START Data for this task
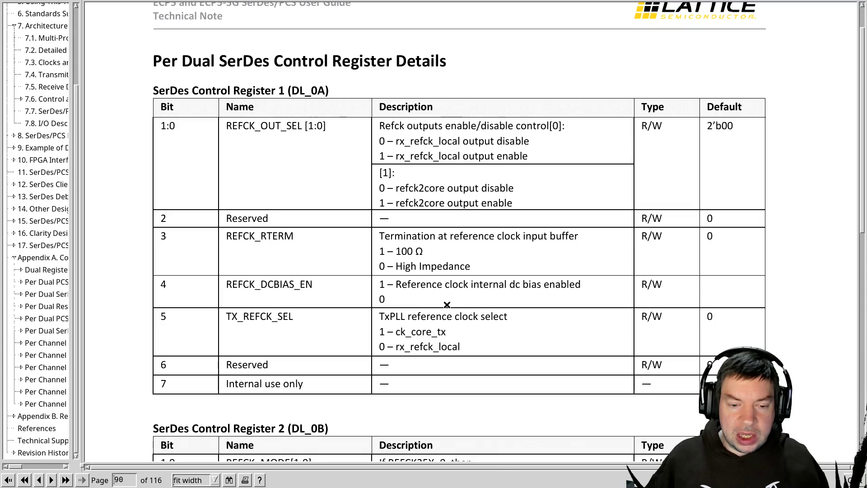
key(alt+Tab)
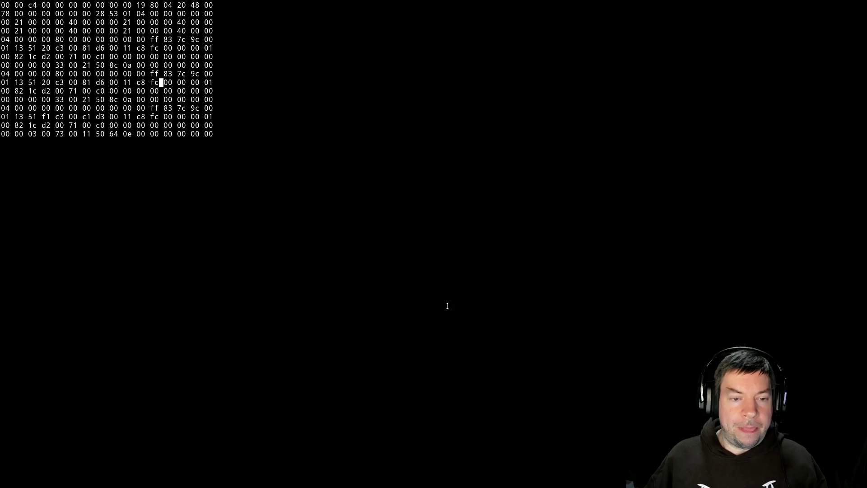
key(alt+Tab)
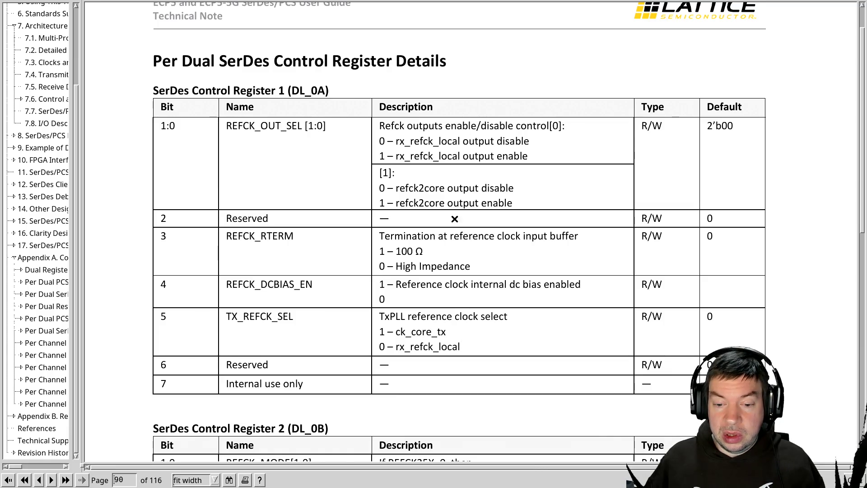
scroll(440, 299, down, 2)
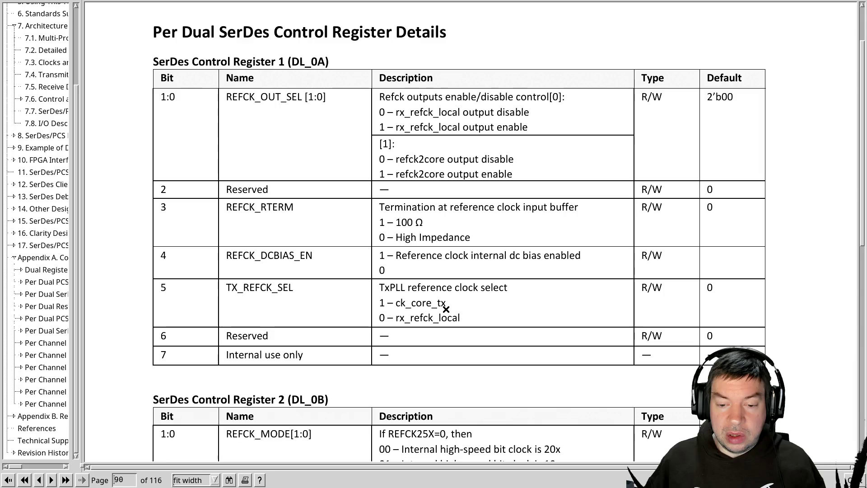
scroll(451, 305, down, 1)
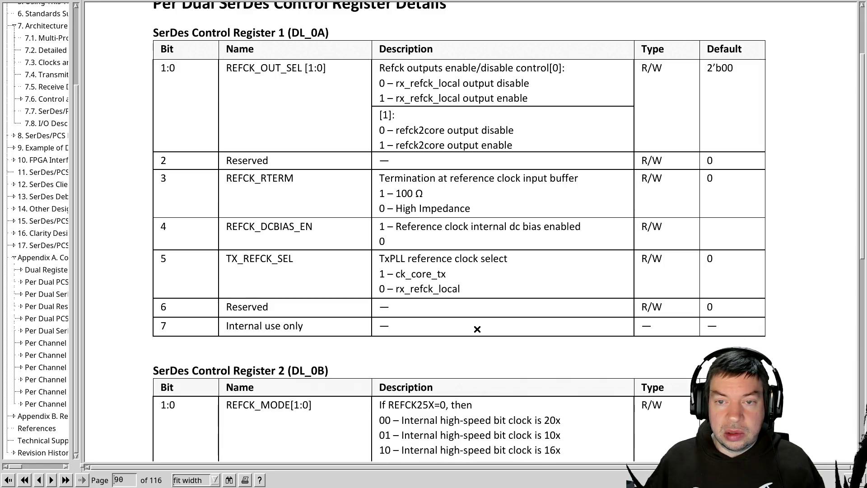
scroll(477, 328, down, 1)
scroll(475, 330, down, 2)
scroll(476, 330, down, 1)
scroll(476, 330, down, 1)
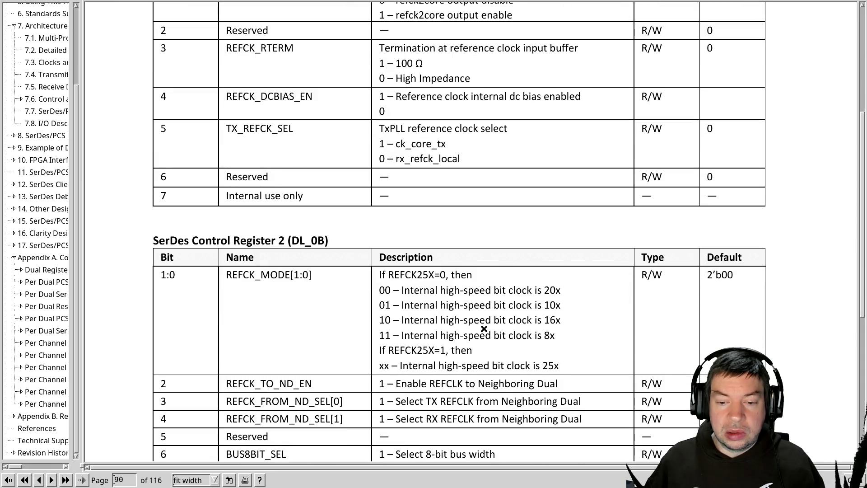
Mark a byte in a lower dump row and compare it against the DL_0B/DL_0C tables on page 90.
key(alt+Tab)
click(147, 117)
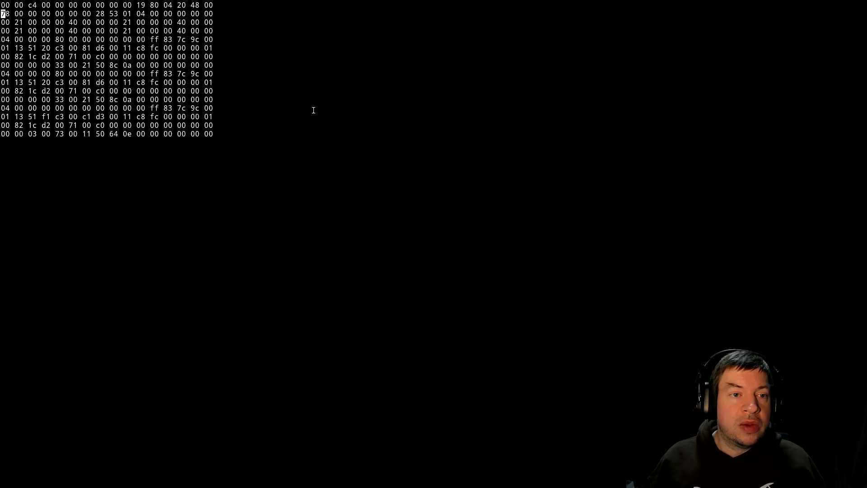
key(alt+Tab)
END Data for this task
Problem description –
From the line containing "scroll(475, 330, down, 2)" through the last line of the material above, write out each line exactly, leaving aside all pictures.

Result for this task –
scroll(475, 330, down, 2)
scroll(476, 330, down, 1)
scroll(476, 330, down, 1)
Mark a byte in a lower dump row and compare it against the DL_0B/DL_0C tables on page 90.
key(alt+Tab)
click(147, 117)
key(alt+Tab)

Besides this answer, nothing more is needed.